Holmes looked grim indeed.  ‘Mrs Glendinning, I shall be most glad to rescue your son from these villains.  Watson, I would be grateful if you’d pass me the inhaler of benzedrine cough remedy.’

‘Why, have you a cold, Holmes?’

‘Just do it.’

Suitably refreshed, my friend bade the dowager Lady goodbye and stepped out to hail a cab.  I found him prostrate with nervous exhaustion a few feet from the porch, his athletic frame splayed on the cobblestones.  ‘Quickly Watson – the brandy,’ he croaked, gesturing feebly toward the inner pocket of his greatcoat, ‘and you’d better have some too if we’re to stand a chance of surviving the ghastly work that lies ahead of us.  I trust you’ve brought your revolver.’

‘Holmes, you surely cannot anticipate any danger from these noisy children?’

My friend smiled thinly as I helped him to his feet.  ‘No.  But I might feel like shooting someone.’

We arrived in a swirling fog outside the lowest kind of tavern.  The noises from within are beyond my power to describe – and over it all a nasal, tortured yelp as of a man crying out in mortal crisis.

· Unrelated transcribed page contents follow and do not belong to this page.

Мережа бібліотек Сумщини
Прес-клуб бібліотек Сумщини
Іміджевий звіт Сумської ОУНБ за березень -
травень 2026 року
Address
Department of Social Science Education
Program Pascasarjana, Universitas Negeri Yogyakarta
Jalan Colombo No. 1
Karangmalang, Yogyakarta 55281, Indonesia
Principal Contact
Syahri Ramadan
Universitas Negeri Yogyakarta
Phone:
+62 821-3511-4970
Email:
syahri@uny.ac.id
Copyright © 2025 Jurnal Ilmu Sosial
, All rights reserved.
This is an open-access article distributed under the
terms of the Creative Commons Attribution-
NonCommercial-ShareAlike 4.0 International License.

We pushed inside through the heat and throng, eyes watering in the murk, minds assaulted by the din.  My cheeks burn as I write it, but the music began to work within me in strange ways – my moral fibre was shaken – my resistance wavered.. I plugged my ears and pushed on, seeing the lithe form of my friend leap onto the stage!

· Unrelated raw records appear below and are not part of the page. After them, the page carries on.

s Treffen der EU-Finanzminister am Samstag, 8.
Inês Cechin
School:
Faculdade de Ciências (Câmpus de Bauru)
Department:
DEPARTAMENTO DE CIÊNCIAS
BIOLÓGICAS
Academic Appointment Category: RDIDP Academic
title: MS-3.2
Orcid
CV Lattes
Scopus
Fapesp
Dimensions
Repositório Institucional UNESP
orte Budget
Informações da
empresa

What a scene I beheld: the preening figure that had once been Francis Strathbogie Glendinning, beloved heir of a respectable family, twitching and cursing in language that must not – must not – be repeated.  Surrounding him were a group of haggard, perspiring louts, sneering in practised ennui as they mishandled their instruments; a glassy-eyed stare and a shrug was their only reaction to Holmes’ appearance.  He grasped Francis’s skinny shoulder and pushed the repulsive figure aside, seizing the microphone – howls of protest rose from the crowd – with his other hand Holmes picked up a guitar and lifted it high above his head, then dashed it to the floor!

I felt a thrill of fear as he snarled, ‘Right you lightweight little shits.. I’ll show you something..’

TO BE CONTINUED

(Except it wasn’t, nor was it intended to be.  It was a dig at the then-prevalent mid-00’s fashion for bands made up of crackheads and public-school wankers pretending to be ex-rent boys, weird as that seems now.  Anyway, I rediscovered it by accident and thought it might be a laugh to stick it on here.)